Be thankful in all circumstances, for this is God’s will for you who belong to Christ Jesus.1 Thessalonians chapter 5, verse 18; from the New Living Translation (NLT)
In the craziness of what’s happening around us, in the pain that is deep inside us–it’s hard to think about being Thankful! And it’s even harder to BE Thankful! This morning I was sitting on the front porch, listening to my Morning Worship playlist, and still–I was really struggling to BE Thankful. Four years ago my Mother died and this year my Daddy died. And for the first time in my 66 years, I won’t be spending Thanksgiving Day with him. For the first time, I won’t be in his home with the rest of the family for Thanksgiving Day.
Then the Tribe that I’ve belonged to for those same 66 years has left me behind–and I am leaving them. One more thing, I have good friends who long to leave this diseased United Methodist Church–but their congregations failed to garner enough votes to leave, are satisfied with the status quo, or simply chose not to think about leaving. Such is Thanksgiving Day, the twenty-fourth day of November, 2022 for me. Can I be honest with you, the reader? It’s a struggle to be Thankful. Now don’t you go dare and tell me of all Jesus has done for me. I am aware of all He’s done for me. Still . . . I’m struggling right now.

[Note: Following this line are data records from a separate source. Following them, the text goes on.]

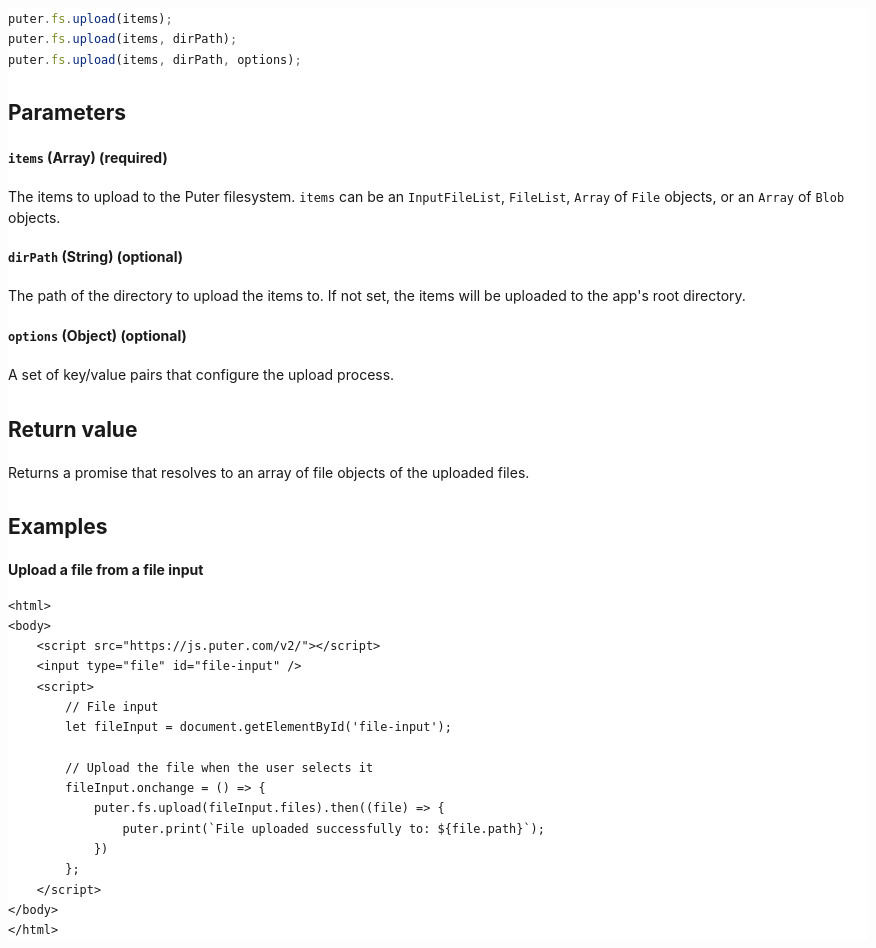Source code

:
 ```js
puter.fs.upload(items);
puter.fs.upload(items, dirPath);
puter.fs.upload(items, dirPath, options);
```

## Parameters

#### `items` (Array) (required)

The items to upload to the Puter filesystem. `items` can be an `InputFileList`, `FileList`, `Array` of `File` objects, or an `Array` of `Blob` objects.

#### `dirPath` (String) (optional)

The path of the directory to upload the items to. If not set, the items will be uploaded to the app's root directory.

#### `options` (Object) (optional)

A set of key/value pairs that configure the upload process.

## Return value

Returns a promise that resolves to an array of file objects of the uploaded files.

## Examples

<strong class="example-title">Upload a file from a file input</strong>

```html;fs-upload
<html>
<body>
    <script src="https://js.puter.com/v2/"></script>
    <input type="file" id="file-input" />
    <script>
        // File input
        let fileInput = document.getElementById('file-input');

        // Upload the file when the user selects it
        fileInput.onchange = () => {
            puter.fs.upload(fileInput.files).then((file) => {
                puter.print(`File uploaded successfully to: ${file.path}`);
            })
        };
    </script>
</body>
</html>
```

Then good ol’ Paul tells me this morning these words: Be thankful in all circumstances, for this is God’s will for you who belong to Christ Jesus. Come on, Paul! Cut me some slack here! If you only had known what this morning feels like to me–surely you would have written this. What were you thinking when you wrote these words? Just now, the Holy Spirit leaned in and whispered, “Randy, that’s a great question! It’s the perfect question! Now answer your own question. This should be an easy one for you, after all. What was Paul thinking?”
I can’t speak for you, but there are moments when I despise how the Holy Spirit speaks to me. Why? Because He brings back to me the right perspective on life–even when it’s crazy. And even when it hurts. Sometimes I just want to be angry and wallow around in my pain. Lord knows I have plenty of reasons to do so! Maybe I’m the only who in this whole wide world who has ever felt this way. Back to that probing question from the Holy Spirit. What was Paul thinking?

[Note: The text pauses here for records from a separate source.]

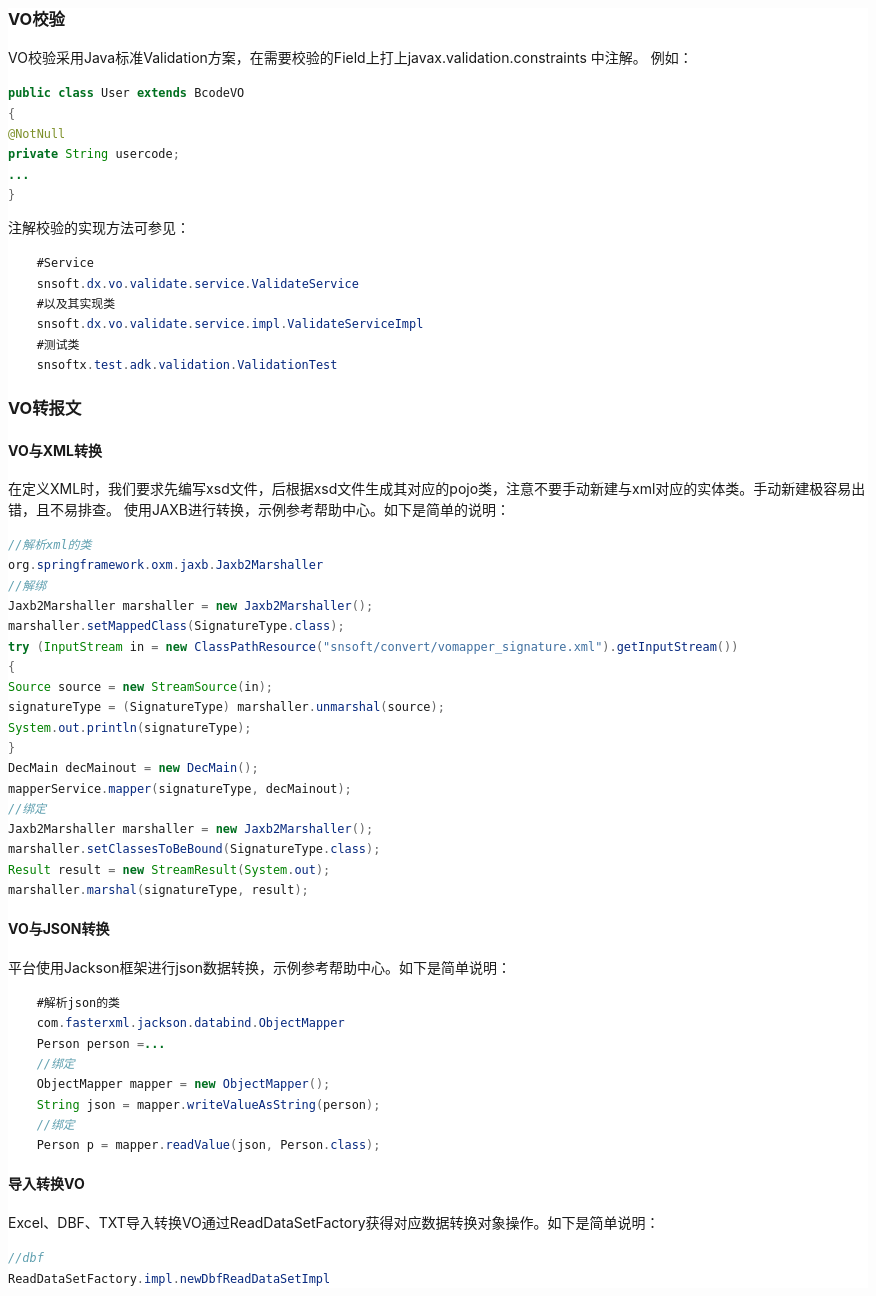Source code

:### VO校验
VO校验采用Java标准Validation方案，在需要校验的Field上打上javax.validation.constraints 中注解。
例如：
```java
public class User extends BcodeVO
{
@NotNull
private String usercode;
...
}
```
注解校验的实现方法可参见：
```java
	#Service
	snsoft.dx.vo.validate.service.ValidateService
	#以及其实现类
	snsoft.dx.vo.validate.service.impl.ValidateServiceImpl
	#测试类
	snsoftx.test.adk.validation.ValidationTest
```
### VO转报文

#### VO与XML转换
在定义XML时，我们要求先编写xsd文件，后根据xsd文件生成其对应的pojo类，注意不要手动新建与xml对应的实体类。手动新建极容易出错，且不易排查。
使用JAXB进行转换，示例参考帮助中心。如下是简单的说明：
```java
//解析xml的类
org.springframework.oxm.jaxb.Jaxb2Marshaller
//解绑
Jaxb2Marshaller marshaller = new Jaxb2Marshaller();
marshaller.setMappedClass(SignatureType.class);
try (InputStream in = new ClassPathResource("snsoft/convert/vomapper_signature.xml").getInputStream())
{
Source source = new StreamSource(in);
signatureType = (SignatureType) marshaller.unmarshal(source);
System.out.println(signatureType);
}
DecMain decMainout = new DecMain();
mapperService.mapper(signatureType, decMainout);
//绑定
Jaxb2Marshaller marshaller = new Jaxb2Marshaller();
marshaller.setClassesToBeBound(SignatureType.class);
Result result = new StreamResult(System.out);
marshaller.marshal(signatureType, result);
```
#### VO与JSON转换
平台使用Jackson框架进行json数据转换，示例参考帮助中心。如下是简单说明：
```java
	#解析json的类
	com.fasterxml.jackson.databind.ObjectMapper
	Person person =...
	//绑定
	ObjectMapper mapper = new ObjectMapper();
	String json = mapper.writeValueAsString(person);
	//绑定
	Person p = mapper.readValue(json, Person.class);
```
#### 导入转换VO
Excel、DBF、TXT导入转换VO通过ReadDataSetFactory获得对应数据转换对象操作。如下是简单说明：
```java
//dbf
ReadDataSetFactory.impl.newDbfReadDataSetImpl
```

My ESPN isn’t working this morning; all I can go by is what Paul went through–and how he responded to those difficult times. In one particular situation, Paul was desperate to get rid of what he called “a thorn in the flesh”. (You can read the passage here) Not once, not twice, but three times Paul wanted to get rid of it. And each time he asked God to remove it–God had the same answer: “My grace is all you need. My power works best in weakness.” Amazing, isn’t it? How that God always has an answer? And that His answer NEVER changes?

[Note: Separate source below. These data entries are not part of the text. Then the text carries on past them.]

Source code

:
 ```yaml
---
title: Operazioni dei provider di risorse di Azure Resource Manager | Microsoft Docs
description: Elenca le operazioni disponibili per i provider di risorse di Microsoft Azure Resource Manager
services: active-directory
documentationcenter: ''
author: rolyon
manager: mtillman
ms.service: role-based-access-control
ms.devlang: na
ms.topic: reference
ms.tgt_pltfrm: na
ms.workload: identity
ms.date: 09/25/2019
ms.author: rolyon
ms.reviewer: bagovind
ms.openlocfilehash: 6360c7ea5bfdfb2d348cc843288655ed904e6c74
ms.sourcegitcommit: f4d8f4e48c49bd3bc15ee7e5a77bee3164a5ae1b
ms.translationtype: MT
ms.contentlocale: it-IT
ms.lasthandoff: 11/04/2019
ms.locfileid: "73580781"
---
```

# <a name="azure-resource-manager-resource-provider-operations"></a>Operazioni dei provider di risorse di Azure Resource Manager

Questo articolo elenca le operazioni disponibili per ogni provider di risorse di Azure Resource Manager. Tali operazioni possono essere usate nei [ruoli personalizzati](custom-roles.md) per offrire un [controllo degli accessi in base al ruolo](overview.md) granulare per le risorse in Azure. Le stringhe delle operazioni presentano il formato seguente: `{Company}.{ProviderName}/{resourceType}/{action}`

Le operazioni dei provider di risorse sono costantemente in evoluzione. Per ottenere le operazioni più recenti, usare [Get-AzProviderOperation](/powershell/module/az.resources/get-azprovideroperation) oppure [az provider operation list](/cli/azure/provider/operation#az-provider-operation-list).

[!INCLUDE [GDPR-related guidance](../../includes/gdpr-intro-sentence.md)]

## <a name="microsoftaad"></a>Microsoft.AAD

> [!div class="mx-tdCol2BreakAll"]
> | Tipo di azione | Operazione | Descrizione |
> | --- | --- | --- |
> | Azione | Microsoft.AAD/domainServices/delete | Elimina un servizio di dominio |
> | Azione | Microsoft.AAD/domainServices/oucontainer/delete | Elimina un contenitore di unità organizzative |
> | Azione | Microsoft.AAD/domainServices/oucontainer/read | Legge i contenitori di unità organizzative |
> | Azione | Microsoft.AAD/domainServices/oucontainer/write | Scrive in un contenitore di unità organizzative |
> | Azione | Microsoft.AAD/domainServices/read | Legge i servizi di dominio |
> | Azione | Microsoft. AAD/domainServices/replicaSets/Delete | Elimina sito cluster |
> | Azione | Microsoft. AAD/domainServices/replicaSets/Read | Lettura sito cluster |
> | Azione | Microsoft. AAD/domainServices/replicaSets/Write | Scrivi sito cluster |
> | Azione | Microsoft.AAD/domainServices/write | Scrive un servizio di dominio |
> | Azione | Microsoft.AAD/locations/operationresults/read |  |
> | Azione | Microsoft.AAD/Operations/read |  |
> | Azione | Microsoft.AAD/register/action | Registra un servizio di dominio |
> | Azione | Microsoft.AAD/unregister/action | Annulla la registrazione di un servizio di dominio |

So, I will once again change my perspective. Notice I wrote “once again“; it’s not the first time, and it won’t be the last time–well, here on earth. Though I am angered at the chaos filling my “soon-to-be-former Tribe”, and though I am so sad not to be at Daddy’s house today–I Choose To Be Thankful! Not for what’s happening all around me and the things I’m feeling inside me–but for WHO is living inside me. And right now I am experiencing His—His—trying to find another way to say it. But there’s really no other way to say it. I am experiencing His Amazing Grace! And my prayer for you is that today—-and every day, as far as that goes—-that you experience His Amazing Grace. It really is all I need. And it’s all you need.